La modification légale tient en 10 articles, soit à peine trois pages A4. Elle va fondamentalement modifier l'exercice de dizaines de professions en Suisse, du chauffeur de taxi au physiothérapeute, en passant par le cafetier-restaurateur, le technicien dentaire, l'enseignant ou l'architecte.

La loi sur le marché intérieur (LMI), en vigueur dès le premier juillet, oblige les cantons à passer au crible de la déréglementation des centaines de textes légaux. S'ils n'obtempèrent pas, ils s'exposent à des procès, intentés par les lésés ou la Commission de la concurrence (Comco).

Thomas Zwald, responsable du marché intérieur auprès de la Comco, aujourd'hui seul à surveiller la transposition de la loi dans la réalité, aura fort à faire. «Nous sommes à la veille d'une nouvelle époque. De nombreuses questions restent ouvertes. Je ne crois pas au miracle de la dérégulation spontanée».

L'exemple du canton d'Argovie, qui a pris vingt-cinq mesures de libéralisation de son marché intérieur et propose l'ancrage du principe du cassis-de-Dijon (reconnaissance automatique des biens et services «étrangers») dans sa constitution, reste unique en Suisse.

250000 personnes, ou 15% de la population active, exercent une profession réglementée par le canton de domicile. En théorie, la LMI donnera le droit à chacun d'obtenir le régime du canton le plus libéral. Cela va au-delà de la simple reconnaissance automatique des diplômes. Toutes les entraves administratives au commerce, au moyen de certificats, de taxes, ou d'autorisations spéciales sont visées.

Comment fonctionnera la LMI? Joseph Deiss, ministre de l'économie sur le départ, a évoqué le principe du sac à dos. Aucune autorité cantonale ou communale ne pourra rétorquer que votre bagage professionnel, acquis selon les règles de votre canton d'origine, n'est pas valable sur son territoire. Les autorités du canton d'adoption devront accepter votre «sac à dos».

La dynamique de la dérégulation et de l'abolition de taxes ou de règles prohibitives dépendra de deux facteurs. Du goût des entrepreneurs à la mobilité et de leur volonté de faire ouvrir de nouveaux marchés, par les tribunaux le cas échéant. Et de la volonté des cantons de déréglementer. Ils seront amenés à le faire pour éviter de discriminer leurs propres concitoyens.

En effet, la règle du plus petit dénominateur commun ayant force de loi, au fil des années, les règles du canton le plus libéral s'appliqueront partout en Suisse.

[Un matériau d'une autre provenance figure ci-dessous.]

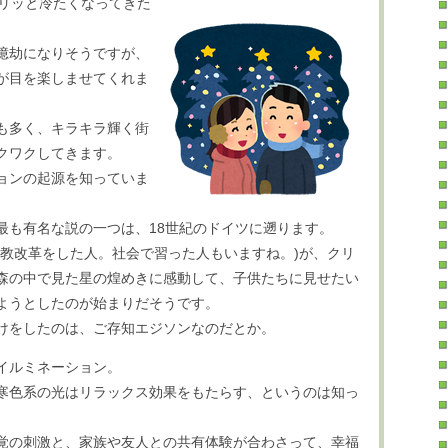
ピリッと冷たくなってきた
億劫になりそうですが、
が目を楽しませてくれま
も多く、キラキラ輝く街
クワクしてきます。
ョンの起源を知っていま
最も有名な説の一つは、18世紀のドイツに遡ります。
宗教改革をした人。社会で習った人もいますね。)が、クリ
森の中で見た星の煌めきに感動して、子供たちに見せたい
ようとしたのが始まりだそうです。
けをしたのは、ご存知エジソンなのだとか。
イルミネーション。
寒色系の光はリラックス効果をもたらす、というのは知っ
。
覚の刺激と、家族や友人との共有体験が合わさって、幸福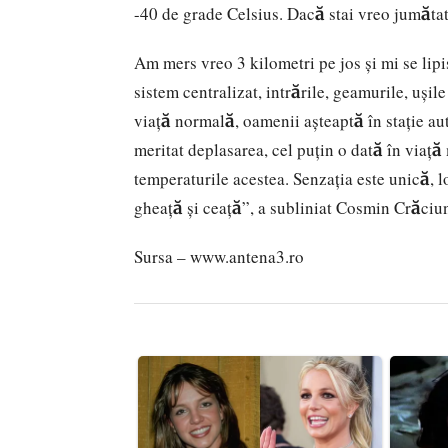
-40 de grade Celsius. Dacă stai vreo jumătate 
Am mers vreo 3 kilometri pe jos şi mi se lipi
sistem centralizat, intrările, geamurile, uşil
viaţă normală, oamenii aşteaptă în staţie au
meritat deplasarea, cel puţin o dată în viaţă 
temperaturile acestea. Senzaţia este unică, l
gheaţă şi ceaţă”, a subliniat Cosmin Crăciu
Sursa – www.antena3.ro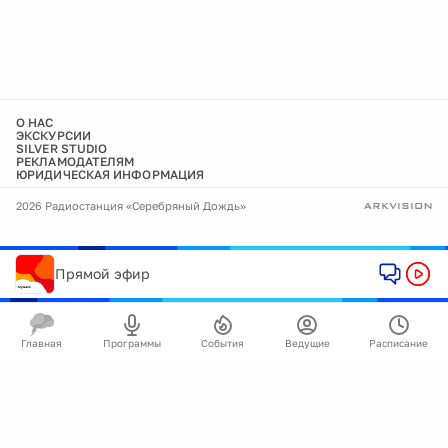
О НАС
ЭКСКУРСИИ
SILVER STUDIO
РЕКЛАМОДАТЕЛЯМ
ЮРИДИЧЕСКАЯ ИНФОРМАЦИЯ
2026 Радиостанция «Серебряный Дождь»
Прямой эфир
Главная
Программы
События
Ведущие
Расписание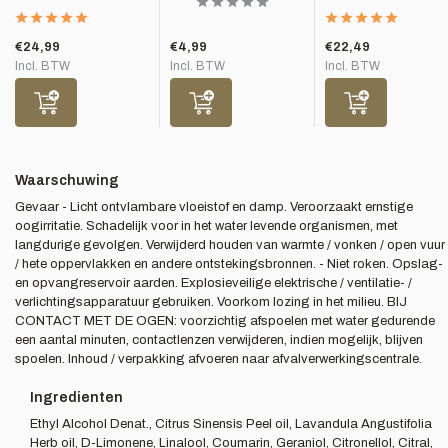
€24,99
€4,99
€22,49
Incl. BTW
Incl. BTW
Incl. BTW
Waarschuwing
Gevaar - Licht ontvlambare vloeistof en damp. Veroorzaakt ernstige
oogirritatie. Schadelijk voor in het water levende organismen, met
langdurige gevolgen. Verwijderd houden van warmte / vonken / open vuur
/ hete oppervlakken en andere ontstekingsbronnen. - Niet roken. Opslag-
en opvangreservoir aarden. Explosieveilige elektrische / ventilatie- /
verlichtingsapparatuur gebruiken. Voorkom lozing in het milieu. BIJ
CONTACT MET DE OGEN: voorzichtig afspoelen met water gedurende
een aantal minuten, contactlenzen verwijderen, indien mogelijk, blijven
spoelen. Inhoud / verpakking afvoeren naar afvalverwerkingscentrale.
Ingredienten
Ethyl Alcohol Denat., Citrus Sinensis Peel oil, Lavandula Angustifolia
Herb oil, D-Limonene, Linalool, Coumarin, Geraniol, Citronellol, Citral,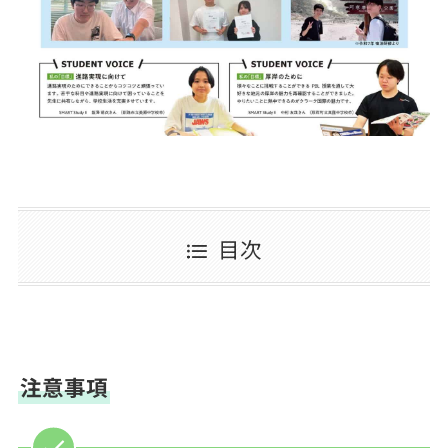
目次
注意事項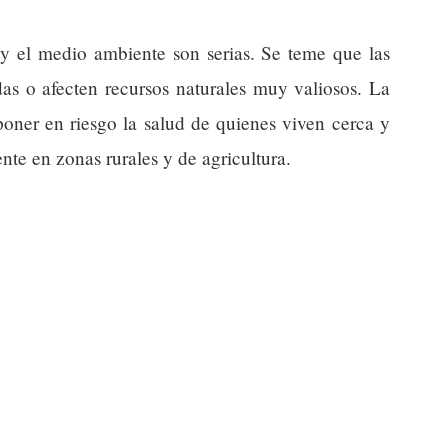
 y el medio ambiente son serias. Se teme que las
das o afecten recursos naturales muy valiosos. La
oner en riesgo la salud de quienes viven cerca y
nte en zonas rurales y de agricultura.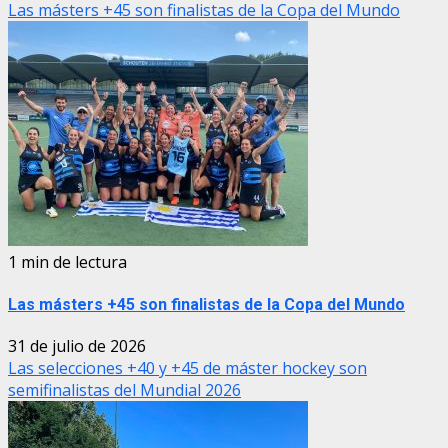
Las másters +45 son finalistas de la Copa del Mundo
1 min de lectura
Las másters +45 son finalistas de la Copa del Mundo
31 de julio de 2026
Las selecciones +40 y +45 de máster hockey son
semifinalistas del Mundial 2026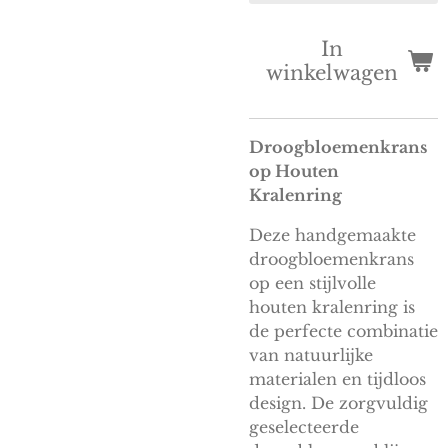
In
winkelwagen
Droogbloemenkrans
op Houten
Kralenring
Deze handgemaakte
droogbloemenkrans
op een stijlvolle
houten kralenring is
de perfecte combinatie
van natuurlijke
materialen en tijdloos
design. De zorgvuldig
geselecteerde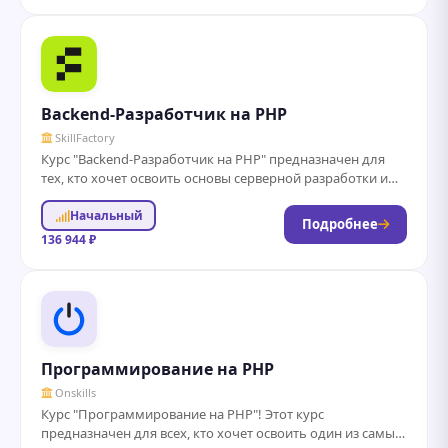
Backend-Разработчик на PHP
SkillFactory
Курс "Backend-Разработчик на PHP" предназначен для
тех, кто хочет освоить основы серверной разработки и
стать профессионалом в области веб-технологий. Вы...
Начальный
Подробнее
136 944 ₽
Программирование на PHP
Onskills
Курс "Программирование на PHP"! Этот курс
предназначен для всех, кто хочет освоить один из самых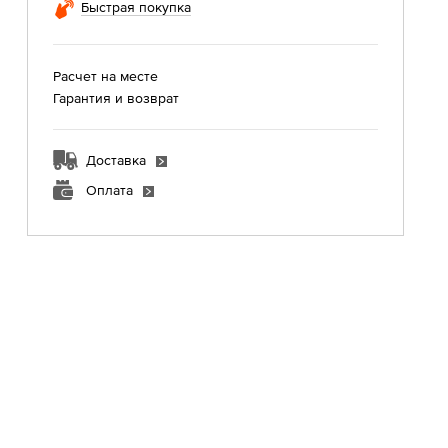
Быстрая покупка
Расчет на месте
Гарантия и возврат
Доставка
Оплата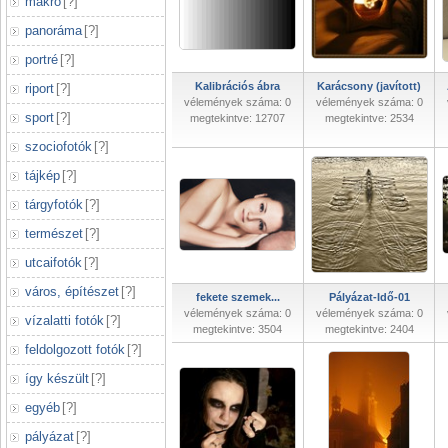
makró
[
?
]
panoráma
[
?
]
portré
[
?
]
Kalibrációs ábra
Karácsony (javított)
riport
[
?
]
vélemények száma: 0
vélemények száma: 0
sport
[
?
]
megtekintve: 12707
megtekintve: 2534
szociofotók
[
?
]
tájkép
[
?
]
tárgyfotók
[
?
]
természet
[
?
]
utcaifotók
[
?
]
város, építészet
[
?
]
fekete szemek...
Pályázat-Idő-01
vélemények száma: 0
vélemények száma: 0
vízalatti fotók
[
?
]
megtekintve: 3504
megtekintve: 2404
feldolgozott fotók
[
?
]
így készült
[
?
]
egyéb
[
?
]
pályázat
[
?
]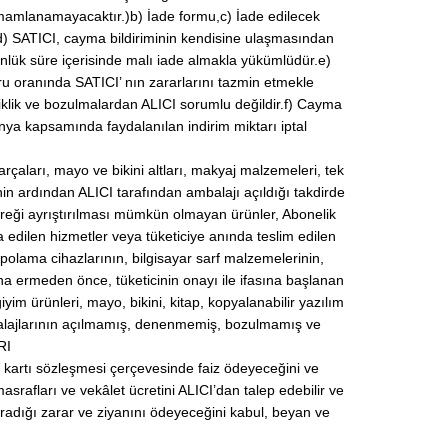
mamlanamayacaktır.)b) İade formu,c) İade edilecek
r.d) SATICI, cayma bildiriminin kendisine ulaşmasından
ünlük süre içerisinde malı iade almakla yükümlüdür.e)
u oranında SATICI’ nın zararlarını tazmin etmekle
lik ve bozulmalardan ALICI sorumlu değildir.f) Cayma
ya kapsamında faydalanılan indirim miktarı iptal
rçaları, mayo ve bikini altları, makyaj malzemeleri, tek
nin ardından ALICI tarafından ambalajı açıldığı takdirde
ereği ayrıştırılması mümkün olmayan ürünler, Abonelik
 edilen hizmetler veya tüketiciye anında teslim edilen
depolama cihazlarının, bilgisayar sarf malzemelerinin,
a ermeden önce, tüketicinin onayı ile ifasına başlanan
im ürünleri, mayo, bikini, kitap, kopyalanabilir yazılım
ambalajlarının açılmamış, denenmemiş, bozulmamış ve
RI
i kartı sözleşmesi çerçevesinde faiz ödeyeceğini ve
rafları ve vekâlet ücretini ALICI’dan talep edebilir ve
radığı zarar ve ziyanını ödeyeceğini kabul, beyan ve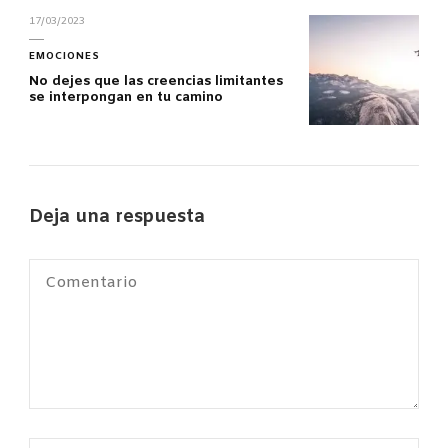
17/03/2023
EMOCIONES
No dejes que las creencias limitantes
se interpongan en tu camino
Deja una respuesta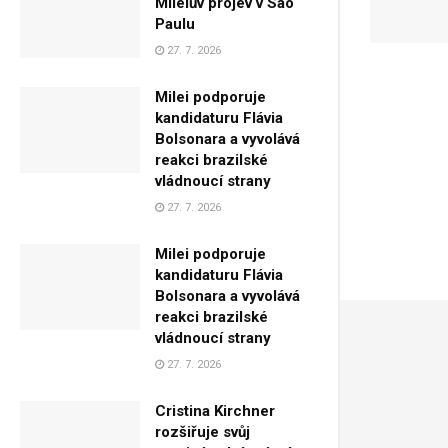
Mileiův projev v São
Paulu
27. 7. 2026
Milei podporuje
kandidaturu Flávia
Bolsonara a vyvolává
reakci brazilské
vládnoucí strany
27. 7. 2026
Milei podporuje
kandidaturu Flávia
Bolsonara a vyvolává
reakci brazilské
vládnoucí strany
27. 7. 2026
Cristina Kirchner
rozšiřuje svůj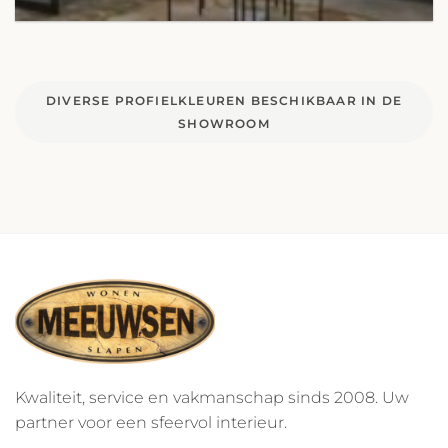
DIVERSE PROFIELKLEUREN BESCHIKBAAR IN DE
SHOWROOM
Kwaliteit, service en vakmanschap sinds 2008. Uw
partner voor een sfeervol interieur.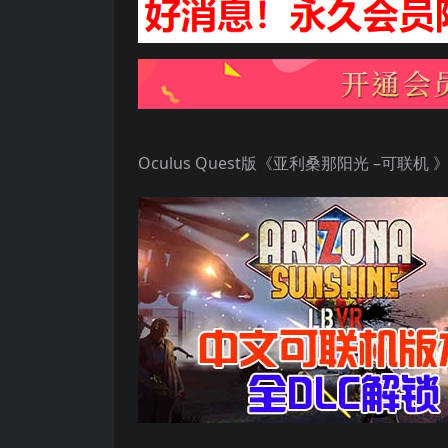
Oculus Quest版《亚利桑那阳光 –可联机 》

Des résistances se font déjà jour. «Les procédures actuelles pour ouvrir un café-restaurant ne sont pas si lourdes que cela, explique Frédéric Haenni, président de Gastro-Vaud. Le droit n'est pas une science exacte. On peut l'interpréter sur la base des débats aux Chambres fédérales.»

Vaud s'apprête donc, en s'appuyant sur «la préservation d'intérêts publics prépondérants» à ne pas totalement libéraliser la profession de cafetier. Genève a annoncé vendredi qu'elle maintiendrait la moitié des cours obligatoires. L'exemple sera étendu à d'autres métiers, mais la Comco veillera. Selon l'OCDE, la libre circulation professionnelle provoquerait une hausse de 0,4% du produit intérieur brut.